Few experiences are more frustrating for a patient than receiving "normal" blood test results when they're feeling unwell. They've already spent time and money seeking out a solution, only to be told there isn't even a problem. Often, they're made to feel as if they're overreacting or exaggerating their symptoms and sent on their way.
In no small part, this all-too-common experience is caused by our flawed approach towards analyzing blood test results. Many medical professionals mistake “normal” blood biomarker levels as actually corresponding with healthy or optimal biomarker levels. It’s a common misconception because normal does not mean optimal.
In fact, there is a huge range of dysfunctions that wouldn’t necessarily result in an abnormal blood test reading, even though they can significantly affect a patient’s quality of life and potentially worsen into disease if left unassessed. We often see patients with unremarkable blood test results complaining of the following conditions:
While many of these dysfunctions won’t affect biomarker levels to the extent that they’ll read as high or low on a blood test, there are changes and patterns in blood biomarker levels associated with them.
By merely scanning a patient’s blood test results for biomarkers that clearly fall out of the normal range, medical practitioners are leaving potentially valuable clinical information on the table. In order to identify and treat these dysfunctions before they become disease, we need to analyze blood test results with a keener eye.
When conducting a blood test, labs compare the sample’s blood biomarker levels to what’s known as the reference range. Ninety-five percent of the population is meant to fall within this range of values for any given blood biomarker. Thus, if your patients’ blood biomarkers fall within this range, your results are considered normal.
To calculate the reference range, labs take blood from a representative sample of the population, measure the levels of each blood biomarker, and generate a bell curve from the results. Then, they find the points that lie two standard deviations away from the peak (i.e., the mean) of the bell curve — this captures 95% of the population and is defined as normal.

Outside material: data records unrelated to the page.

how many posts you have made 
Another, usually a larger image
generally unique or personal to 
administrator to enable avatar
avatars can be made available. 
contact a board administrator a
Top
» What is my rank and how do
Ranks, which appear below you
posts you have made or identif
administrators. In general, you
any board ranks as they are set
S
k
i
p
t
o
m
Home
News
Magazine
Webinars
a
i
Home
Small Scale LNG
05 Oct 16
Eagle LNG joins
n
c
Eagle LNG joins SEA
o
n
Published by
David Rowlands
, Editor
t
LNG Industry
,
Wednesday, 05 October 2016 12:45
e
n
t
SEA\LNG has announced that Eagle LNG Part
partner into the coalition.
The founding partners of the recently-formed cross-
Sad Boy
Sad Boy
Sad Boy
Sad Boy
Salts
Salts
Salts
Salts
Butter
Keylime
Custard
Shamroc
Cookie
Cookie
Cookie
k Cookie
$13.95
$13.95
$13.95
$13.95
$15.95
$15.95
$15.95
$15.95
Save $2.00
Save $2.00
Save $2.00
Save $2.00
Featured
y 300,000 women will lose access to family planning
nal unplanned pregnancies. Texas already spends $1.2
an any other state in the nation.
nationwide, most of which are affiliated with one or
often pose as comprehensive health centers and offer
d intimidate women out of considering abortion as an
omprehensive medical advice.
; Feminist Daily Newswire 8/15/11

The upper 2.5% and lower 2.5% represent abnormal blood test results.
Now that we understand how these ranges are calculated, we can see that there are a few clear problems with using reference ranges to determine whether a patient is healthy or not.
First, the original sample used to create the reference range may not be representative of the general population or — more importantly — may not be representative of optimally healthy individuals. Consider the facts that the American obesity rate has increased from 23 to 42.4 percent since it was first measured in 1962, testosterone levels have been steadily decreasing in men for the last few decades and 42 percent of Americans suffer from vitamin D insufficiency or deficiency.
In many respects, it is normal to be overweight, suffering from low testosterone, and deficient in vitamin D. But no medical professional would ever argue that it is healthy.
What’s more, due to variations in testing equipment, chemical reagents, statistical techniques, and patient samples, each individual lab calculates its own reference range. As a result, a patient could register as normal on one lab’s blood test analysis and abnormal on another’s. This isn’t to state that there is no value in measuring blood biomarker levels — merely that basing an assessment of optimal health solely off of whether those values fall within the normal range isn’t reliable.
However, these flaws have more of an impact on the allopathic, disease-focused approach to medicine. When diagnoses and treatment plans depend on whether blood test biomarkers are high or low compared to the reference range, patients can present unhealthy but “normal” blood test results for months or even years and only receive treatment once their dysfunction has evolved into disease.
That’s why Functional Medicine practitioners use far tighter ranges when analyzing their patients’ blood test results and measure blood biomarkers over time to catch trends towards optimal health or away from it. By observing which biomarkers appear elevated relative to their optimal range — as opposed to their normal reference range — we can help treat the dysfunctions listed previously.
First, however, we need to build an understanding of where the functional ranges for the different blood biomarkers lie and what changes in their levels can signify. We’ve put together a reference guide that Functional Medicine practitioners can use to begin viewing blood test analysis from a functional perspective called “Stay Optimal: An Insider’s Guide to Your Patients’ Blood Biomarkers.”
Just because blood test results are so often misused to write off patients’ medical concerns doesn’t mean that they can’t be used to drive better health outcomes. In fact, with the right analytical approach, a blood test can be the Functional Medicine practitioner’s greatest tool in improving their patients’ health.